People Also Asked vs. Featured Snippets - 3 years of data

Over the last 3 years, Google has significantly increased the number of People Also Asked boxes while decreasing the number of Featured Snippets.

People Also Asked vs. Featured Snippets - 3 years of data

Google Search is transforming into an app that gives users direct answers instead of sending them to websites where they have to look for answers. It’s a delicate act for Google. On one side, a single answer could cannibalize the ad business by giving an answer too fast. On the other side, if the search journey is too long it could lead to user frustration.

Two SERP Features play an important role in Google’s attempt to find the right balance between quick answers and ad impressions: Featured Snippets and People Also Asked boxes (PAAs). Both might show just enough information to users to make a click through to the site redundant.

In reality, Featured Snippets tend to bring a lot more traffic to sites than any other position, which is not the case for PAAs - at least as far as we know. That reality gets at the hard of a lot of SERP Feature conversations: we simply can’t measure it with the tools and data we have.

What’s the incremental CTR of Featured Snippets? It’s hard to say! To measure, you would need to rank consistently on #1 for a while and Google needed to turn the Featured Snippet on and off. On top of that, the incrementality might vary from keyword to keyword since user intent differs. For some keywords, users want to dive much deeper. For others, “quick information” is enough.
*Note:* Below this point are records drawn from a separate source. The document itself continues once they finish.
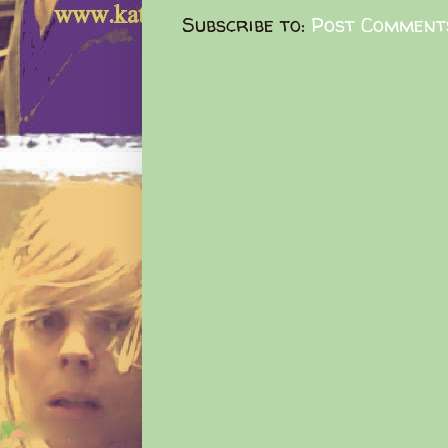
Subscribe to:
Post Comment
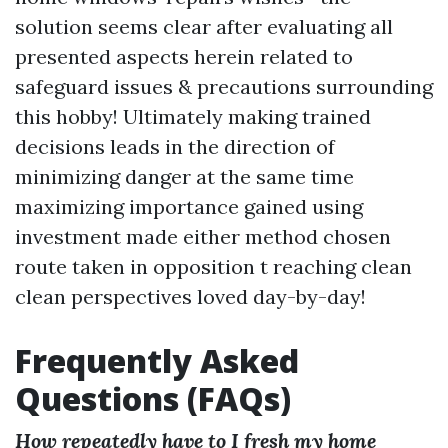
solution seems clear after evaluating all
presented aspects herein related to
safeguard issues & precautions surrounding
this hobby! Ultimately making trained
decisions leads in the direction of
minimizing danger at the same time
maximizing importance gained using
investment made either method chosen
route taken in opposition t reaching clean
clean perspectives loved day-by-day!
Frequently Asked
Questions (FAQs)
How repeatedly have to I fresh my home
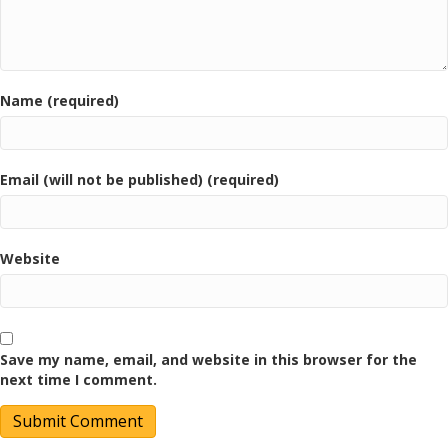
Name (required)
Email (will not be published) (required)
Website
Save my name, email, and website in this browser for the
next time I comment.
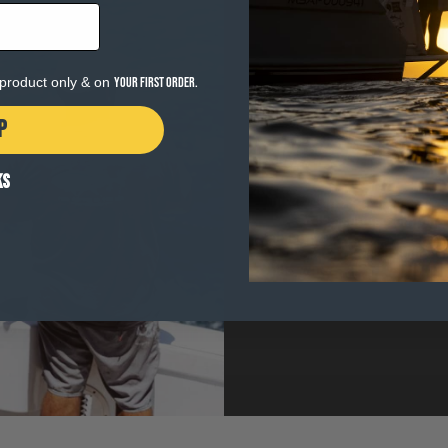
e product only & on
your first order.
P
WHY GEAR MAT
KS
The heart of Salty Crew i
When the surf is pumping 
thing you want to be thin
MATTERS
. Gear built wi
the water.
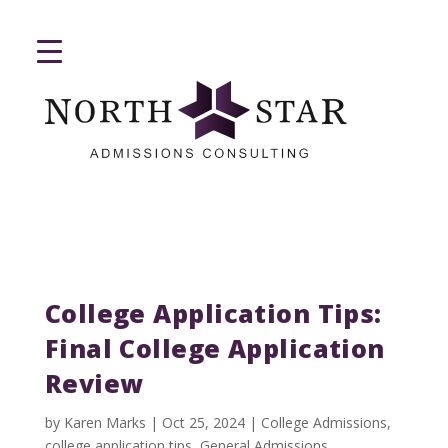
College Application Tips:
Final College Application
Review
by
Karen Marks
|
Oct 25, 2024
|
College Admissions
,
college application tips
,
General Admissions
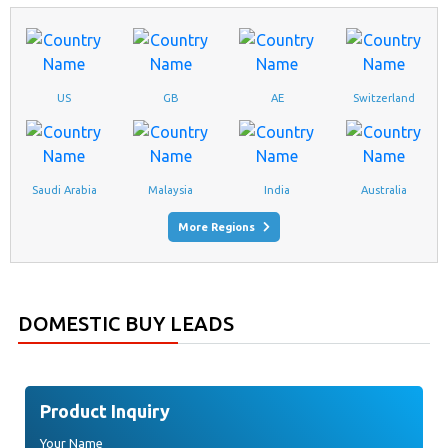
US
GB
AE
Switzerland
Saudi Arabia
Malaysia
India
Australia
ANDHRA PRADESH, VISAKHAPATNAM
More Regions
FURNITURE
New Inquiry Of
Has Been Updated From
Udhyogbazaar.com
DOMESTIC BUY LEADS
ARUNACHAL PRADESH, ITANAGAR
FURNITURE
New Inquiry Of
Has Been Updated From
Udhyogbazaar.com
Product Inquiry
ASSAM, GUWAHATI
Your Name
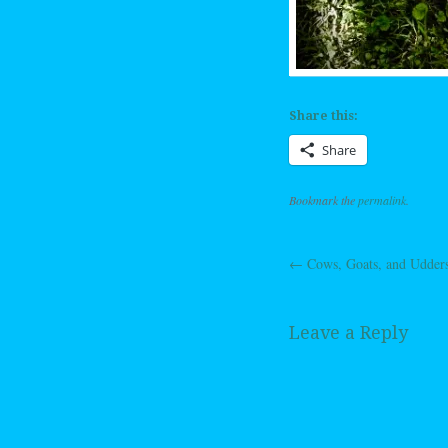
Share this:
Share
Bookmark the
permalink
.
←
Cows, Goats, and Udder
Post navig
Leave a Reply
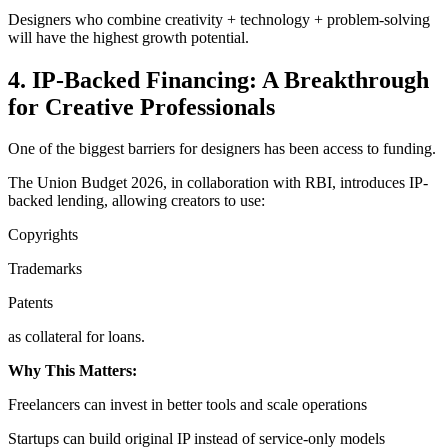
Designers who combine creativity + technology + problem-solving
will have the highest growth potential.
4. IP-Backed Financing: A Breakthrough
for Creative Professionals
One of the biggest barriers for designers has been access to funding.
The Union Budget 2026, in collaboration with RBI, introduces IP-
backed lending, allowing creators to use:
Copyrights
Trademarks
Patents
as collateral for loans.
Why This Matters:
Freelancers can invest in better tools and scale operations
Startups can build original IP instead of service-only models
We haven’t even spoken about the difference between desktop and mobile, yet.

To bring a little more light into the darkness, RankRanger was so kind as to provide me with a robust data set.

The RankRanger data spans 3 years from June 2018 to June 2021. It shows how many % of SERPs display a certain SERP Feature based on a representative sample of over 100,000 keywords for desktop and mobile. The data shows four key trends.
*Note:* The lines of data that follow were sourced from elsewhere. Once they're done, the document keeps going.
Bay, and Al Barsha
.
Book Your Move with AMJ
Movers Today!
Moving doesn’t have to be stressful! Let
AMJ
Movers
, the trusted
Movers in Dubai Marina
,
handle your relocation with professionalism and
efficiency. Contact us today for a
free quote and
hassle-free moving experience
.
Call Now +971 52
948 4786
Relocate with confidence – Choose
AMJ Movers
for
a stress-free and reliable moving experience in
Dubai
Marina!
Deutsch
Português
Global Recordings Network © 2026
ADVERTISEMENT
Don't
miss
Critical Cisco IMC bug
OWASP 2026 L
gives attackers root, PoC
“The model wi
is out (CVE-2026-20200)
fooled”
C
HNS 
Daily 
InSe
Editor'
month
First, while the number of Featured Snippets has declined, the number of PAAs has increased. March 2020 seems like a turning point with a large drop in PAAs and a consistent recovery from there right after. At the same, Featured Snippets started to accelerate their decline. It almost seems like a reset of SERP Features. A change in direction. However Google measures the success of the two SERP Features, it seems to favor PAAs over Featured Snippets.

Second, there are way more PAAs in the search results than Featured Snippets. Anecdotally, it appears as if almost every SERP has a PAA. The numbers show that in June 2021, 65% of SERPs had a PAA whereas only 6% has a Featured Snippet. That’s 10x more!

Third, the same trends that occur on desktop also occur on mobile, which is rare for SERP Features (see my analysis from last year). Even the March 2020 reset is clearly visible on mobile. I would assume that Google makes some decisions about PAAs and Featured Snippets systemically, maybe with manual influence, whereas in other cases they’re made automatically and on the query-level.

Fourth, the relative number of Featured Snippets and PAA seem to be almost the same on desktop vs mobile. At the end of June 2020, 55% of SERPs had a PAA on desktop compared to 50% on mobile. 6% of SERPs had a Featured Snippet on Desktop and 5% on mobile.

Even though not a perfect relationship, the correlation between Featured Snippets and PAAs in my data set is -0.3 for mobile and only 0.04 on desktop. It’s more likely to find a PAA on mobile than a featured snippet.

The implications of more PAAs for SEOs

So, what does all of this mean for SEOs? Fewer Featured Snippets mean fewer “win-it-all SERPs.” As I mentioned in the intro, even though Featured Snippets provide a lot of information, often key information, users still click through to get more context. The trend leans toward fewer Featured Snippets and therefore, more competition from other sites.

When PAAs are present, clicks to sites seem to go down (observation), especially if they appear higher up the SERP. The situation gets even trickier when search results have FAQ snippets that show expandable Q&As. In theory, FAQs and PAAs compete with each other. Most of the time, they don’t display the same questions, but how many SEOs know the incremental impact of PAAs when FAQ rich snippets are present? It’s very difficult to measure reliably.

What happens when Google starts to compete in PAAs? That actually already started happening, even if just at small scale for now. Google pulls answers from its knowledge graph to answer very specific questions. The benefit is that users might stay in the search results and keep seeing ads. This is the type of app environment I mentioned in the beginning. No need to leave the search results.